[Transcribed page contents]
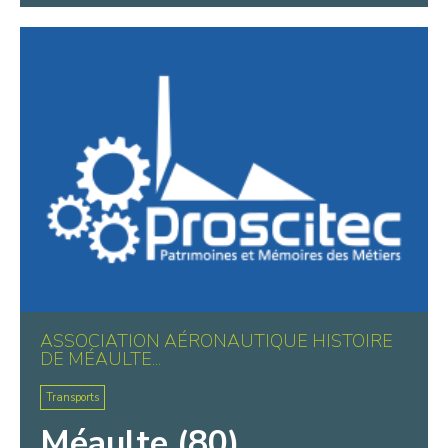
ASSOCIATION AÉRONAUTIQUE HISTOIRE
DE MÉAULTE...
Transports
Méaulte (80)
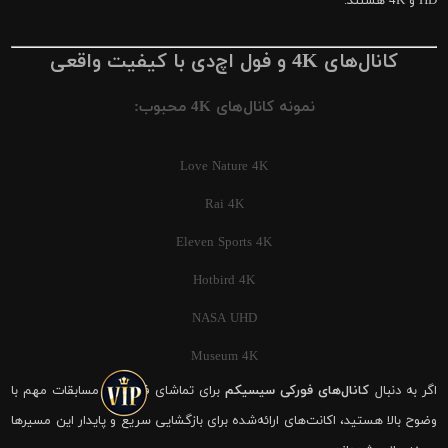
HD و 4K هستند.
کانال‌های 4K و فول اچ‌دی با کیفیت واقعی
نمونه کانال‌های 4K محبوب:
Love Nature 4K
Rai 4K
Eleven Sports 4K
Hotbird 4K
NASA UHD
Museum 4K
اگر به دنبال
کانال‌های فورکی سیسیکم
برای تماشای فوتبال و مسابقات مهم با
وضوح بالا هستید، اکانت‌های ارائه‌شده برای بازگشایی سریع و پایدار این مسیرها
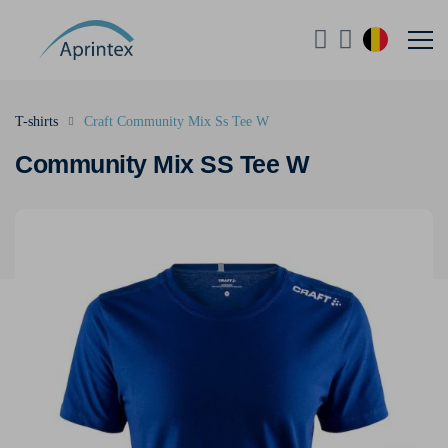
T-shirts
Craft Community Mix Ss Tee W
Community Mix SS Tee W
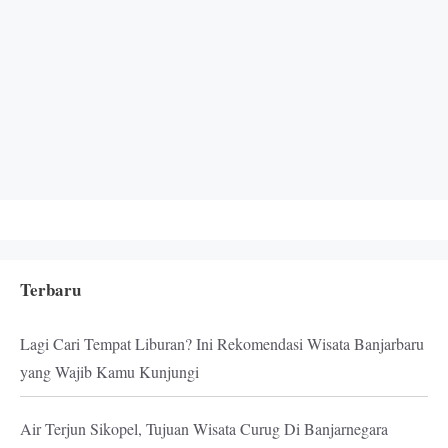
Terbaru
Lagi Cari Tempat Liburan? Ini Rekomendasi Wisata Banjarbaru
yang Wajib Kamu Kunjungi
Air Terjun Sikopel, Tujuan Wisata Curug Di Banjarnegara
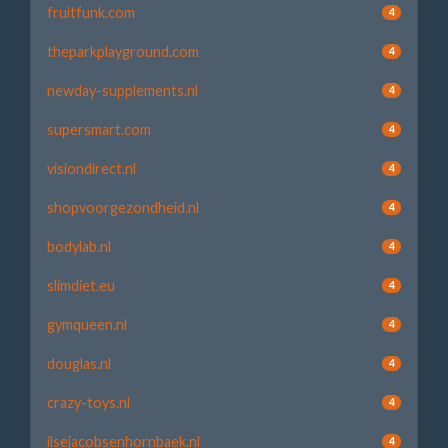
fruitfunk.com
4
theparkplayground.com
4
newday-supplements.nl
4
supersmart.com
4
visiondirect.nl
4
shopvoorgezondheid.nl
4
bodylab.nl
4
slimdiet.eu
4
gymqueen.nl
4
douglas.nl
4
crazy-toys.nl
4
ilsejacobsenhornbaek.nl
4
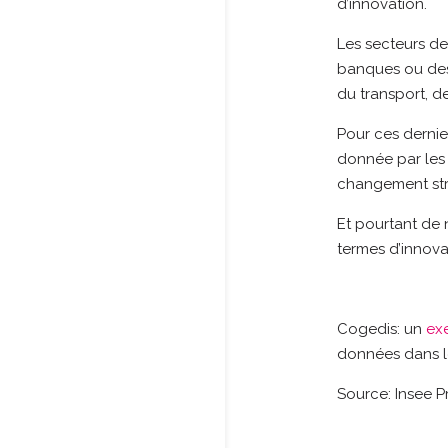
d’innovation.
Les secteurs de 
banques ou des 
du transport, de
Pour ces dernier
donnée par les 
changement str
Et pourtant de
termes d’innova
Cogedis: un
ex
données dans les
Source: Insee P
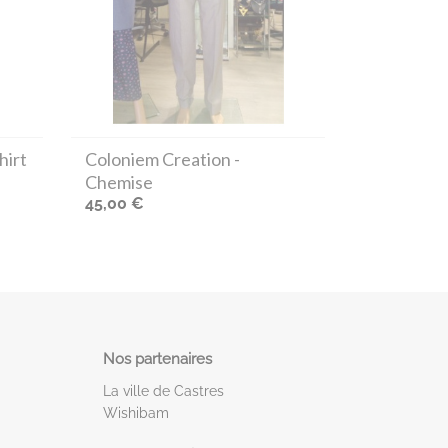
hirt
Coloniem Creation
-
Chemise
45,00 €
Nos partenaires
La ville de Castres
Wishibam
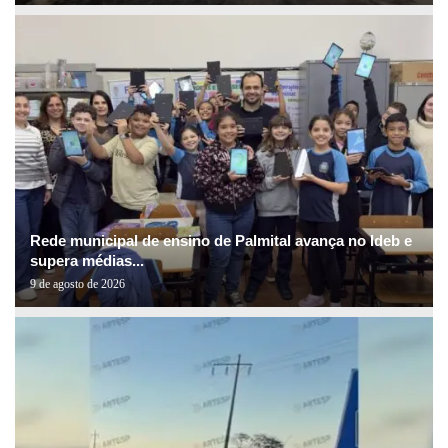
Rede municipal de ensino de Palmital avança no Ideb e
supera médias...
9 de agosto de 2026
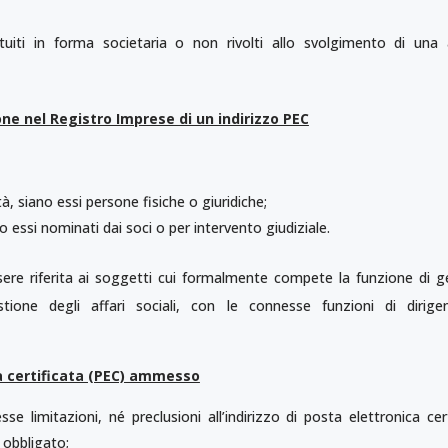
tituiti in forma societaria o non rivolti allo svolgimento di una a
ione nel Registro Imprese di un indirizzo PEC
tà, siano essi persone fisiche o giuridiche;
ano essi nominati dai soci o per intervento giudiziale.
ere riferita ai soggetti cui formalmente compete la funzione di g
estione degli affari sociali, con le connesse funzioni di dirig
ca certificata (PEC) ammesso
e limitazioni, né preclusioni all’indirizzo di posta elettronica cer
 obbligato;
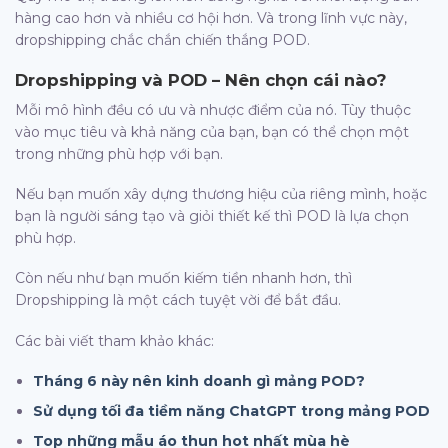
hàng cao hơn và nhiều cơ hội hơn. Và trong lĩnh vực này,
dropshipping chắc chắn chiến thắng POD.
Dropshipping và POD – Nên chọn cái nào?
Mỗi mô hình đều có ưu và nhược điểm của nó. Tùy thuộc
vào mục tiêu và khả năng của bạn, bạn có thể chọn một
trong những phù hợp với bạn.
Nếu bạn muốn xây dựng thương hiệu của riêng mình, hoặc
bạn là người sáng tạo và giỏi thiết kế thì POD là lựa chọn
phù hợp.
Còn nếu như bạn muốn kiếm tiền nhanh hơn, thì
Dropshipping là một cách tuyệt vời để bắt đầu.
Các bài viết tham khảo khác:
Tháng 6 này nên kinh doanh gì mảng POD?
Sử dụng tối đa tiềm năng ChatGPT trong mảng POD
Top những mẫu áo thun hot nhất mùa hè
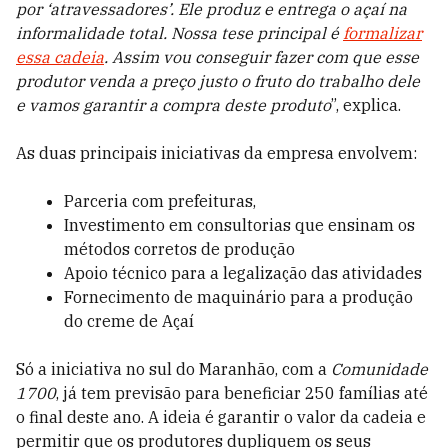
por ‘atravessadores’. Ele produz e entrega o açaí na
informalidade total. Nossa tese principal é
formalizar
essa cadeia
. Assim vou conseguir fazer com que esse
produtor venda a preço justo o fruto do trabalho dele
e vamos garantir a compra deste produto
”, explica.
As duas principais iniciativas da empresa envolvem:
Parceria com prefeituras,
Investimento em consultorias que ensinam os
métodos corretos de produção
Apoio técnico para a legalização das atividades
Fornecimento de maquinário para a produção
do creme de Açaí
Só a iniciativa no sul do Maranhão, com a
Comunidade
1700
, já tem previsão para beneficiar 250 famílias até
o final deste ano. A ideia é garantir o valor da cadeia e
permitir
que os produtores dupliquem os seus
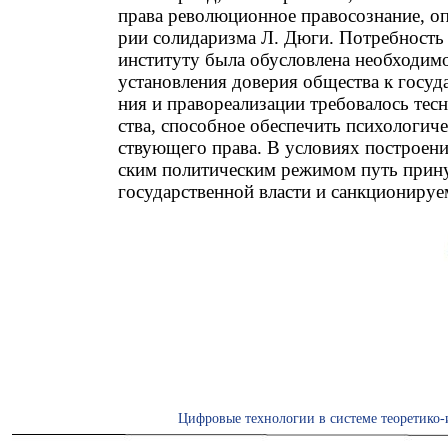
права революционное правосознание, оп
рии солидаризма Л. Дюги. Потребность 
институту была обусловлена необходим
установления доверия общества к госуд
ния и правореализации требовалось тесн
ства, способное обеспечить психологиче
ствующего права. В условиях построени
ским политическим режимом путь прину
государственной власти и санкциониру
Цифровые технологии в системе теоретико-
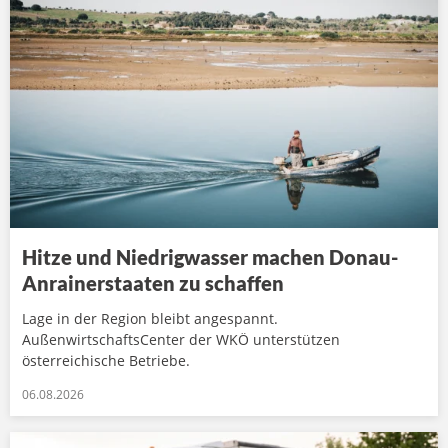
Hitze und Niedrigwasser machen Donau-
Anrainerstaaten zu schaffen
Lage in der Region bleibt angespannt.
AußenwirtschaftsCenter der WKÖ unterstützen
österreichische Betriebe.
06.08.2026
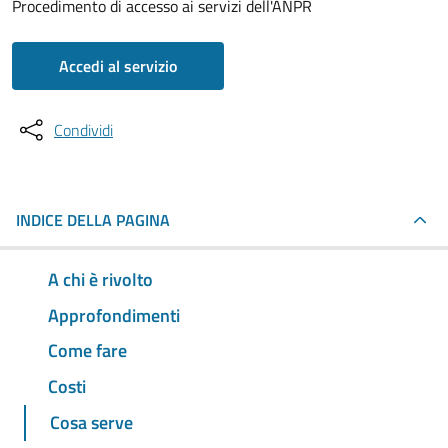
Procedimento di accesso ai servizi dell'ANPR
Accedi al servizio
Condividi
INDICE DELLA PAGINA
A chi è rivolto
Approfondimenti
Come fare
Costi
Cosa serve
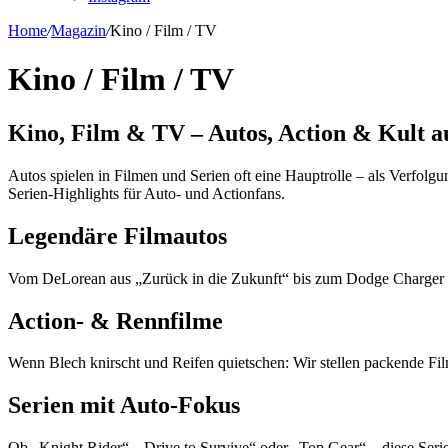
Home
/
Magazin
/
Kino / Film / TV
Kino / Film / TV
Kino, Film & TV – Autos, Action & Kult a
Autos spielen in Filmen und Serien oft eine Hauptrolle – als Verfolg
Serien-Highlights für Auto- und Actionfans.
Legendäre Filmautos
Vom DeLorean aus „Zurück in die Zukunft“ bis zum Dodge Charger in 
Action- & Rennfilme
Wenn Blech knirscht und Reifen quietschen: Wir stellen packende Fi
Serien mit Auto-Fokus
Ob „Knight Rider“, „Drive to Survive“ oder „Top Gear“ – diese Serie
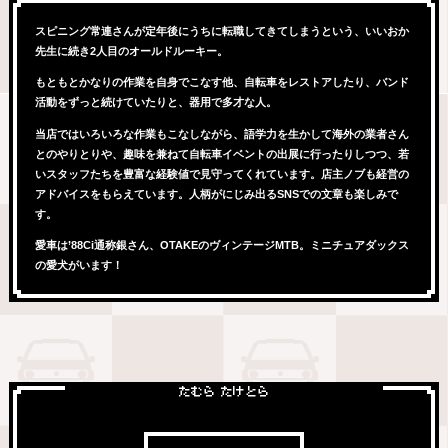
スピニング常連さんが定年後にうちに転職してきてしまうという、いいおか
先生に続き2人目のオールドルーキー。
もともとかなりの作業を自身でこなす他、自転車をレストアしたり、バンド
活動をずっと続けていたりと、器用で多才な人。
当店ではいろいろな作業もこなしながら、語学力を生かして海外の業者さん
とのやりとりや、趣味を兼ねて自転車イベントの出展に行ったりしつつ、若
いスタッフたちを豊富な経験値で見守ってくれています。店主ノブも経営の
アドバイスをもらえています。人柄がにじみ出るSNSでの文章も楽しみで
す。
愛車は’88Ci通称銀さん、OTAKEのヴィンテージMTB。ミニチュアダックス
の愛犬がいます！
たむら たけとら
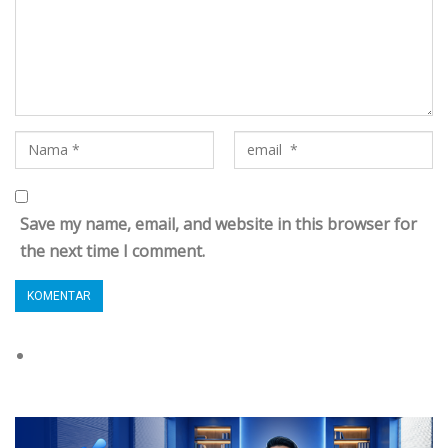
Save my name, email, and website in this browser for
the next time I comment.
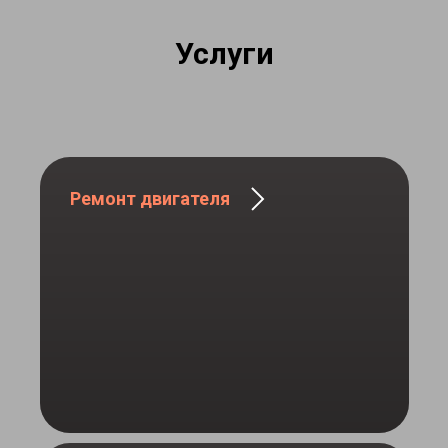
Услуги
Ремонт двигателя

> Aim of the exercise
Above are some lines. Repeat exactly, and only, those from the line that has "Dropshipping và POD – Nên chọn cái nào?" through the line that has "Sử dụng tối".

> Output of the exercise
Dropshipping và POD – Nên chọn cái nào?
Mỗi mô hình đều có ưu và nhược điểm của nó. Tùy thuộc
vào mục tiêu và khả năng của bạn, bạn có thể chọn một
trong những phù hợp với bạn.
Nếu bạn muốn xây dựng thương hiệu của riêng mình, hoặc
bạn là người sáng tạo và giỏi thiết kế thì POD là lựa chọn
phù hợp.
Còn nếu như bạn muốn kiếm tiền nhanh hơn, thì
Dropshipping là một cách tuyệt vời để bắt đầu.
Các bài viết tham khảo khác:
Tháng 6 này nên kinh doanh gì mảng POD?
Sử dụng tối đa tiềm năng ChatGPT trong mảng POD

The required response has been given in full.